Gli abiti da lavoro forniti ai dipendenti sono costi deducibili

Come ha precisato la Corte di Cassazione con la recentissima sentenza del 12 febbraio 2020 ( sentenza n. 3387), sono costi deducibili gli abiti indossati obbligatoriamente dai dipendenti durante l’orario di lavoro.

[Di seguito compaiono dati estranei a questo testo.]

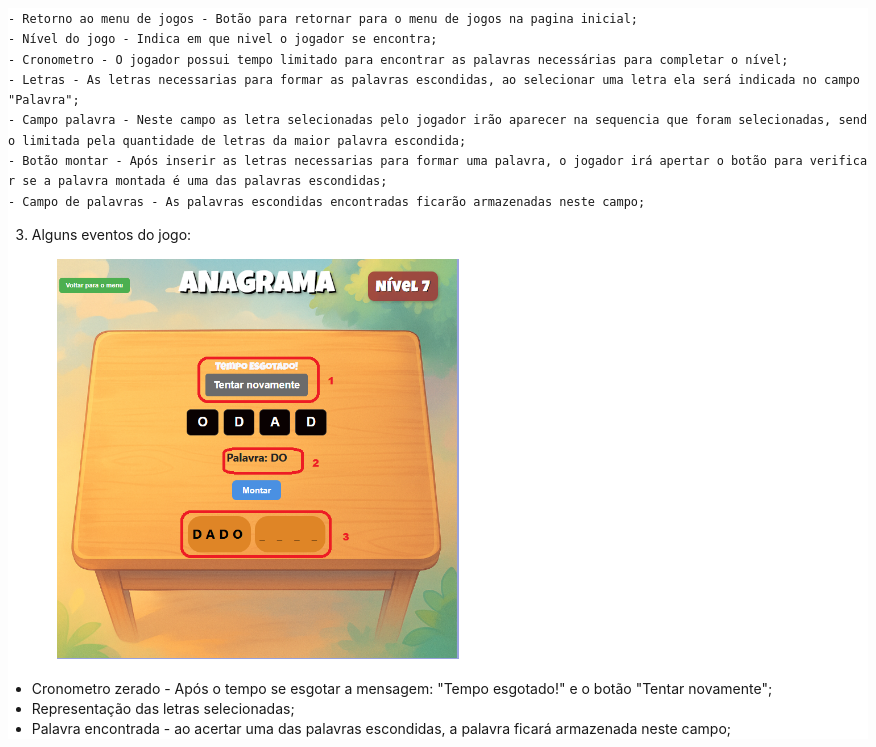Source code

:     - Retorno ao menu de jogos - Botão para retornar para o menu de jogos na pagina inicial;
    - Nível do jogo - Indica em que nivel o jogador se encontra;
    - Cronometro - O jogador possui tempo limitado para encontrar as palavras necessárias para completar o nível;
    - Letras - As letras necessarias para formar as palavras escondidas, ao selecionar uma letra ela será indicada no campo "Palavra";
    - Campo palavra - Neste campo as letra selecionadas pelo jogador irão aparecer na sequencia que foram selecionadas, sendo limitada pela quantidade de letras da maior palavra escondida;
    - Botão montar - Após inserir as letras necessarias para formar uma palavra, o jogador irá apertar o botão para verificar se a palavra montada é uma das palavras escondidas;
    - Campo de palavras - As palavras escondidas encontradas ficarão armazenadas neste campo;
3. Alguns eventos do jogo:

<img src="../src/jogos/Anagrama/documentation/imgs/imgacoes.PNG" width="500" height="400">


   - Cronometro zerado - Após o tempo se esgotar a mensagem: "Tempo esgotado!" e o botão "Tentar novamente";
   - Representação das letras selecionadas;
   - Palavra encontrada - ao acertar uma das palavras escondidas, a palavra ficará armazenada neste campo;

Il principio tributario è stato emesso dalla Suprema Corte in occasione di un contenzioso sorto con Luisa Spagnoli, nota stilista italiana, che ha vinto contro l’Agenzia delle entrate. I giudici hanno sottolineato che «come la somministrazione dei pasti ai dipendenti da parte del datore di lavoro non costituisce ricavo ai fini delle imposte dirette e non è assoggettabile ad IVA, egualmente la fornitura al personale di indumenti da indossare durante l’orario di lavoro, non rientra tra le prestazioni di servizi ma tre gli obblighi contrattuali dell’imprenditore che fornisce l’abbigliamento ai propri dipendenti al pari delle altre strumentazioni di lavoro o dei pasti». L’Agenzia delle Entrate che aveva proposto il ricorso sono è stata condannata a pagare le spese.